Toro is a kernel created in Pascal using FreePascal compiler. The project was started in the year 2003 by Matias E. Vara using a monolithic kernel.The whole kernel is included in a RTL compliant with FreePascal for i386 and AMD x86-64 processors. The user program is compiled within the kernel and is executed in kernel mode. The intrinsic OS design select strict model in data workflow and pipeline of execution in order to avoid concurrent execution on the same shared memory region. The kernel was optimized for Multicore system and that is the principal objective of the project ,fix the current problems of Modern O.S. in Multicore environment. The main features are:

  • Supports Multithreading with SMP(Symmetric MultiProcessing).
  • Simple interface with Lazarus IDE for programmers.
  • Supports AMD x86-64 and Intel EMT64 architecture.
  • Designed to optimize the use of AMD HyperTransport technology and Intel Quick Path Interconnect technology.
  • NUMA Memory Model (Non Uniform Memory Access).
  • Stack TCP-IP.
  • Virtual Filesystem.
  • Independent of architecture.

FP-RTOS

A realtime kernel for embedded development. Primarily developed for ARM devices. Written entirely in Pascal and inline assembler.

  • Preemptive multitasking
  • Synchronization primitives(Mutex, Critical section, spinlock, and signals)

Assignment – According to the text on Pascal kernels, who started the Toro project, and in what year?

Data to examine –
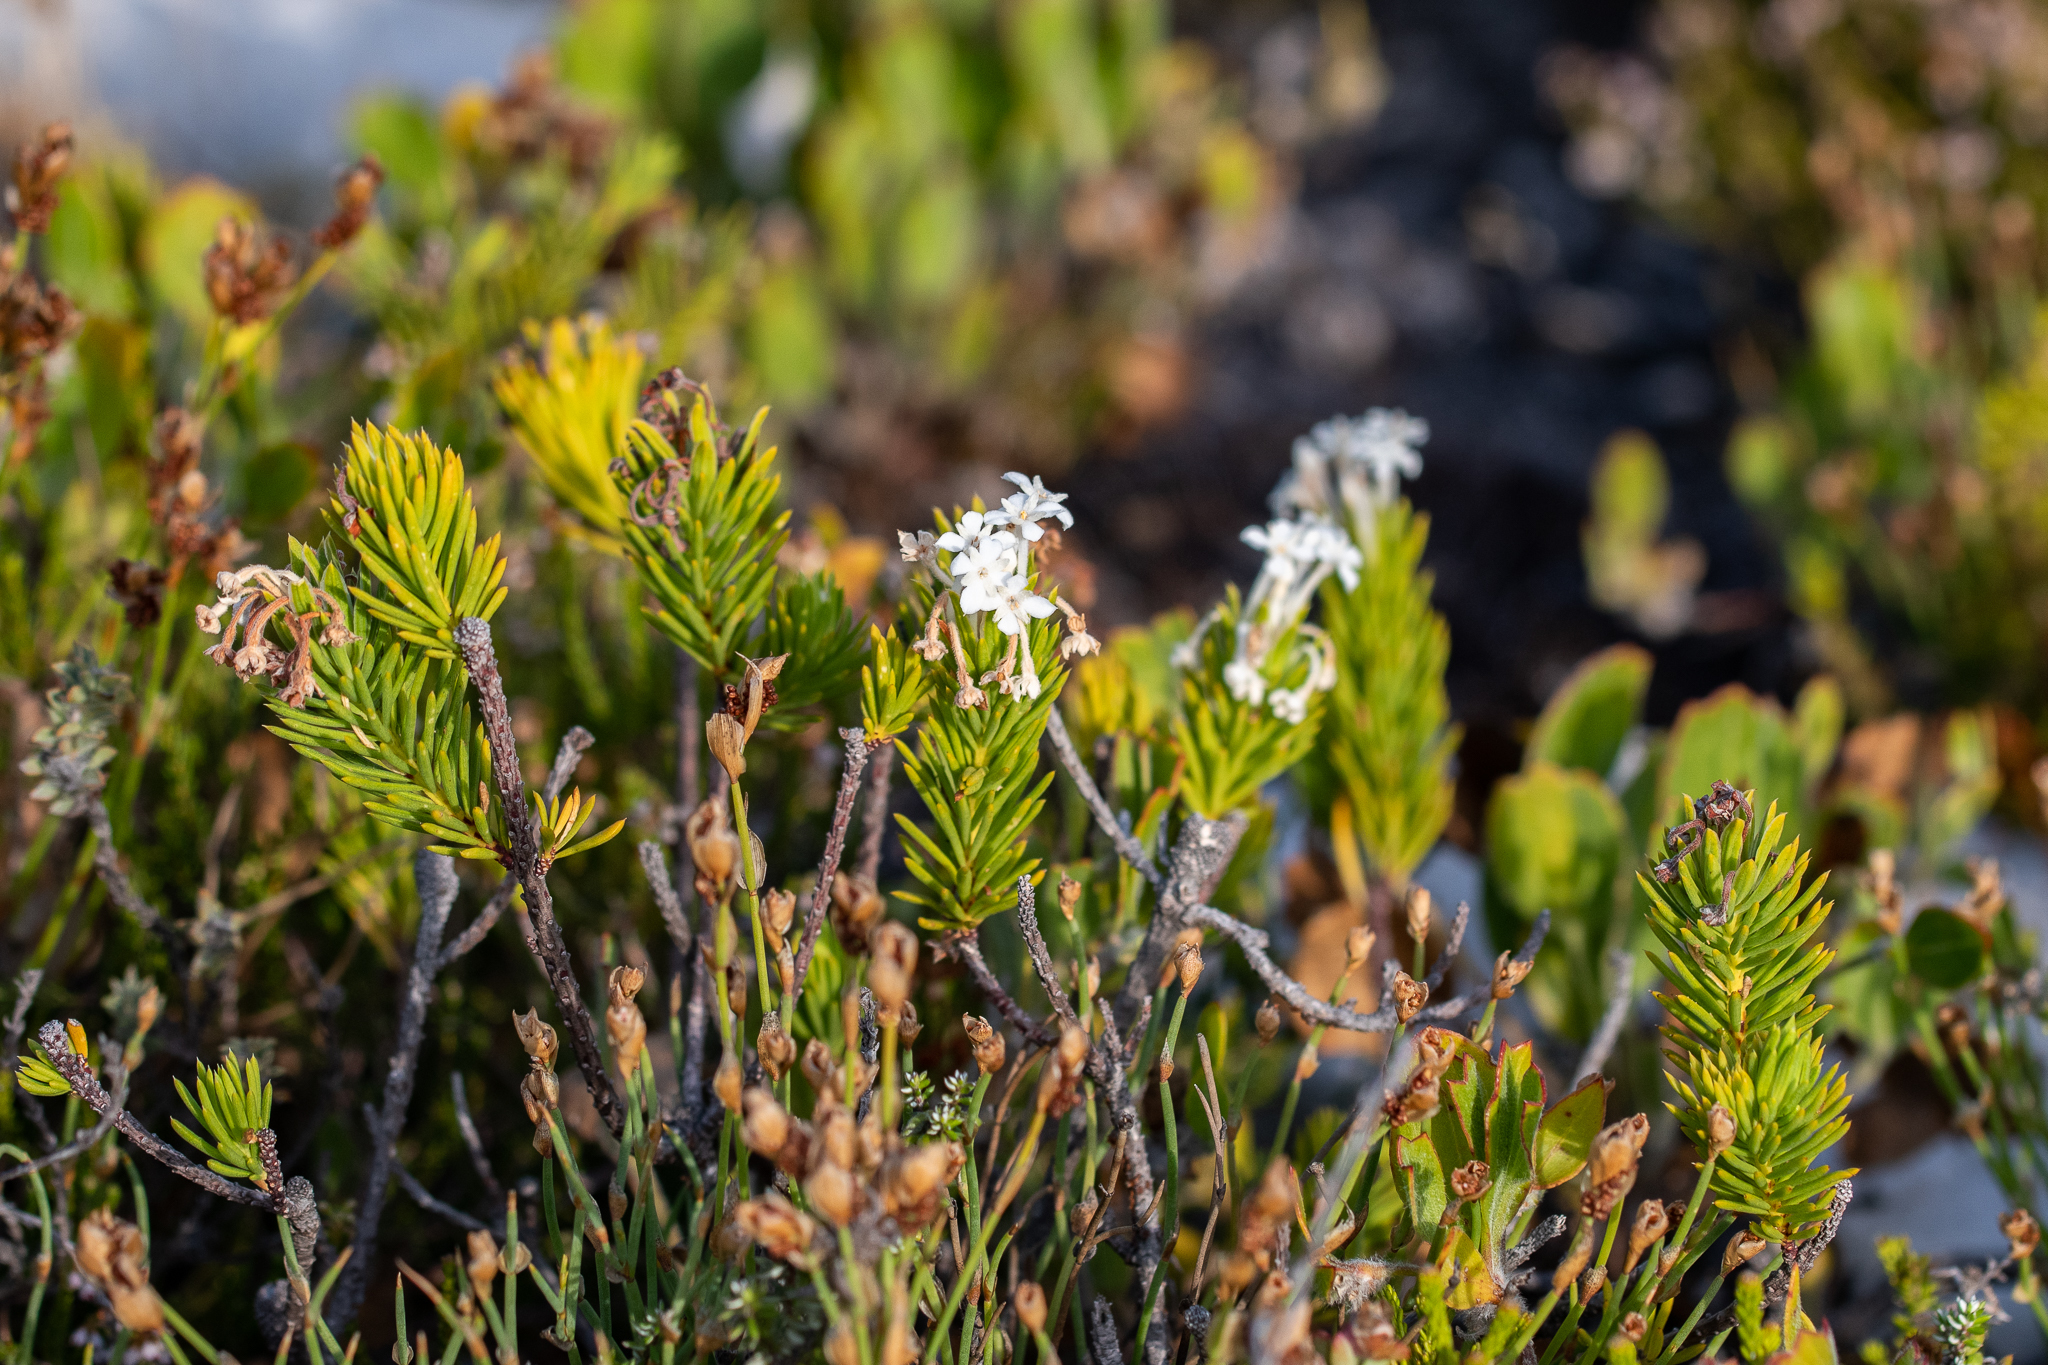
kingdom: Plantae
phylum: Tracheophyta
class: Magnoliopsida
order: Malvales
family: Thymelaeaceae
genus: Gnidia
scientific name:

Exercise result – Matias E. Vara started it in 2003.